We are to learn to disagree well, and that was so evident in the marvellous sight of the Christian leaders with the Archbishop on Wednesday. They still disagreed. They aren't in communion with each other, but they are shoulder to shoulder in love.

But we are not to put a wall around us and try to shut out all that happens in the world; on the contrary. Our lives and words must address injustice, challenge the powerful, and that is hard. But it is the pattern of our Saviour, Jesus Christ. It is hard even in times of peace, let alone in times of war.

100,000 people marched for Palestine on the streets yesterday in London. But at the same time we recognise that there were 13 times more anti-Jewish attacks in the UK last week than three weeks ago. To condemn the attacks is not to say Israel is always right. It is to observe and defend the weak and vulnerable.

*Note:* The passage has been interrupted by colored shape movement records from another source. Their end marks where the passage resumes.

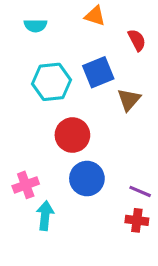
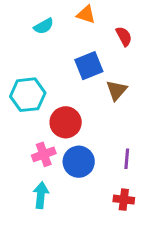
cyan semicircle: (35, 26) -> (44, 26), moved, turned -30
cyan hexagon: (51, 82) -> (28, 95), moved
pink cross: (26, 185) -> (44, 154), moved
purple line: (140, 191) -> (127, 159), moved, turned 72

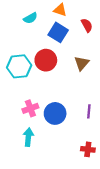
blue square: (89, 66) -> (58, 32), moved, turned -36
red circle: (66, 122) -> (46, 60), moved
red cross: (124, 200) -> (88, 149), moved

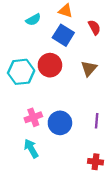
cyan arrow: (28, 137) -> (31, 148), turned -36

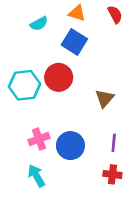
red semicircle: (94, 27) -> (115, 14), moved
brown triangle: (89, 68) -> (105, 98), moved
red cross: (95, 162) -> (112, 174), moved

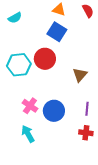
cyan semicircle: (39, 24) -> (15, 18), moved
pink cross: (39, 139) -> (30, 106), turned -35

To call for ceasefire as the Christian leaders are doing, to call for humanitarian corridors so children needing chemo can get out and get somewhere where their cancer treatment can be continued, is not to say that Hamas is right. It is to say that there is justice and mercy in the heart of God and we are to speak to that. We defend the weak and vulnerable.

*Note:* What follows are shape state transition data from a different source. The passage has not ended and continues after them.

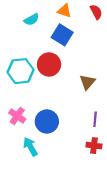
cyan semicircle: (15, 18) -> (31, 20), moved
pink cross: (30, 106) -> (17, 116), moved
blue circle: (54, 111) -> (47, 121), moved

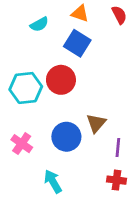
brown triangle: (87, 82) -> (96, 123), moved
blue circle: (47, 121) -> (66, 137), moved
cyan arrow: (30, 147) -> (53, 181), moved

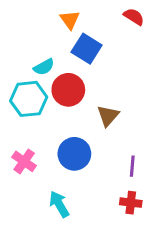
orange triangle: (80, 13) -> (70, 20), moved, turned 36
red semicircle: (119, 15) -> (134, 17), turned -30
cyan semicircle: (39, 24) -> (44, 67), moved
brown triangle: (96, 123) -> (108, 116), moved

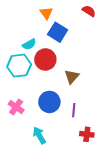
purple line: (132, 166) -> (74, 110), moved

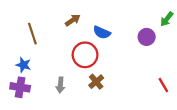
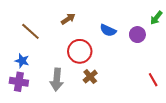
blue semicircle: (102, 32) -> (108, 30), moved
brown line: (32, 34) -> (30, 31), turned -30
gray arrow: (60, 85) -> (57, 80), size x1.5

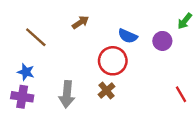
red circle: (80, 51) -> (113, 61), moved

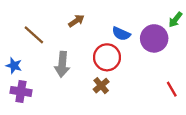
purple circle: (162, 41) -> (154, 38), size x1.5
blue star: (26, 72) -> (14, 66), moved
gray arrow: (67, 94) -> (62, 64), moved

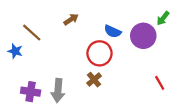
gray arrow: (62, 64) -> (58, 91), moved
blue star: (14, 66) -> (15, 51), moved
purple cross: (21, 91) -> (31, 92), moved

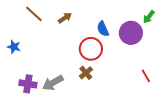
blue semicircle: (113, 31) -> (103, 29), turned 42
brown line: (32, 33) -> (34, 14), moved
gray arrow: (58, 91) -> (53, 83), turned 55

And we see two attitudes in our world today. If you go back to the 19th century, the International Committee of the Red Cross was founded. It was founded after a battle in Northern Italy called the Battle of Solferino, where a Swiss man saw the terrible suffering of the wounded on both sides.

The ICRC seek to do good in the mess and complexity of the world. They seem to be there where it's horrible to be. They are in Gaza, they are in all sorts of places and wars and troubles. They're in the Ukraine. They are seeking to do what is right.

Christians are also called to be in the middle of the mess simply because God in Christ is in the middle of the mess. And this is what I witness in the Church of the land which we call holy because of the Holy One. I witness the church being the church with enormous courage, of love, mercy and forgiveness. Of being fully human and rightly angry when injustice is seen before us, when young men in the Occupied Territories get shot while they're in their fields, when women and children are killed in a church compound or hospital compound. And rightly, we say that is wrong.

It is wrong to deprive non-combatants of medical treatment. It is also of course wrong to kill babies, whichever side you're on. It is wrong.

But the church here is being the church. It is being a church of love, mercy and forgiveness. It refuses hate, but it refuses to withdraw from the world. It seeks to be a blessing to all in the name of Christ, loving amidst chaos, cruelty and darkness, anxious and yet persevering, angry and yet seeking reconciliation, confused and yet ploughing steadfastly onwards, divided and yet loving one another.

This is the church being the church. And the world around can do no more than wonder at the beauty of such a church and give thanks to God, while never forgetting the tortures and the terrors of this land, especially for those who call on the name of Christ.